Graeme Rigsby, Co Founder & CEO of HiyaCar.
Most startup founders know there are big weeks and then there are bigger weeks. Next week is one of our biggest yet for HiyaCar, and for me personally. I’m heading to San Francisco along with some of the giants of the sharing economy for the Sharing Economy UK Tech Mission.
HiyaCar, despite its extremely young life (we’ve been trading one month), has been asked to feature at the event alongside some of the UK’s most exciting contributions to sharing - I’m flying out with six other sharing economy companies from the UK, including LoveHomeSwap, Liftshare, GrubClub and Hassle.
Yet that contribution is still fairly small in comparison to the US. That’s why I’m so excited to be making the trip - we’re heading to the home of the sharing economy and to where I got so much of the inspiration for HiyaCar.
I look at how rapidly and successfully the sharing economy has grown in the US, and it inspires me to help the UK do the same. And we’re getting to be some serious sharers! The numbers behind the success of sharing economies speak for themselves.
As a whole, the global sharing scene is growing and growing. On average, there are 500,000 Airbnb stays per night, from over 50,000,000 users. Since June 2012, there have been over 20,000,000 Uber journeys in London alone. And due to the growing global impact of sharing economies, 87% of us in the UK see 'the gig economy' taking over from the 9-5 working day within a decade.
Globally, the sharing economy is growing faster than Facebook, Yahoo and Google combined.
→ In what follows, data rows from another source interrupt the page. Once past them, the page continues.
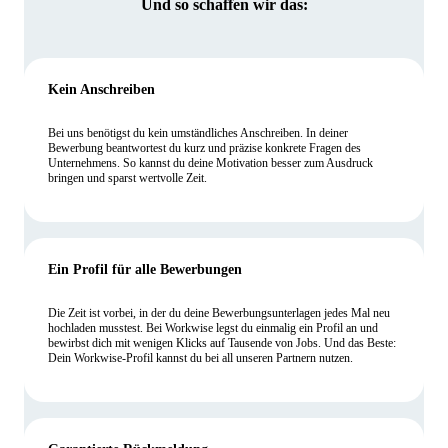
Und so schaffen wir das:
Kein Anschreiben
Bei uns benötigst du kein umständliches Anschreiben. In deiner
Bewerbung beantwortest du kurz und präzise konkrete Fragen des
Unternehmens. So kannst du deine Motivation besser zum Ausdruck
bringen und sparst wertvolle Zeit.
Ein Profil für alle Bewerbungen
Die Zeit ist vorbei, in der du deine Bewerbungsunterlagen jedes Mal neu
hochladen musstest. Bei Workwise legst du einmalig ein Profil an und
bewirbst dich mit wenigen Klicks auf Tausende von Jobs. Und das Beste:
Dein Workwise-Profil kannst du bei all unseren Partnern nutzen.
And the UK is at the centre of this in Europe, with London as the capital of sharing economies this side of the Atlantic.
And the next step is having the UK brewing the next big player in sharing. I don’t see any obstacles to the UK scene growing as fast as it has in the US. And bit by bit, we’re overcoming any hurdles that do get in the way. For HiyaCar (for those who don’t know, we’re a platform that allows you to share your car), we’ve already taken down one of them by tackling the biggest roadblock – insurance. The insurance industry is pretty old school, so we’ve done a major thing by working with them to insure shared HiyaCars and drivers. This means other companies will follow suit, opening the doors for the growth of sharing in the UK.
And it’s not just a fad.
Hopefully this trip will prove to be the turning point for the UK sharing economy. I’m excited about what we at HiyaCar, and others like us, can do for people in Britain.
Brushing shoulders with the team behind Airbnb and Lyft just doesn’t seem real at this point. I wasn’t sure HiyaCar would even be selected, since we only recently started trading. But we’re obviously doing something right.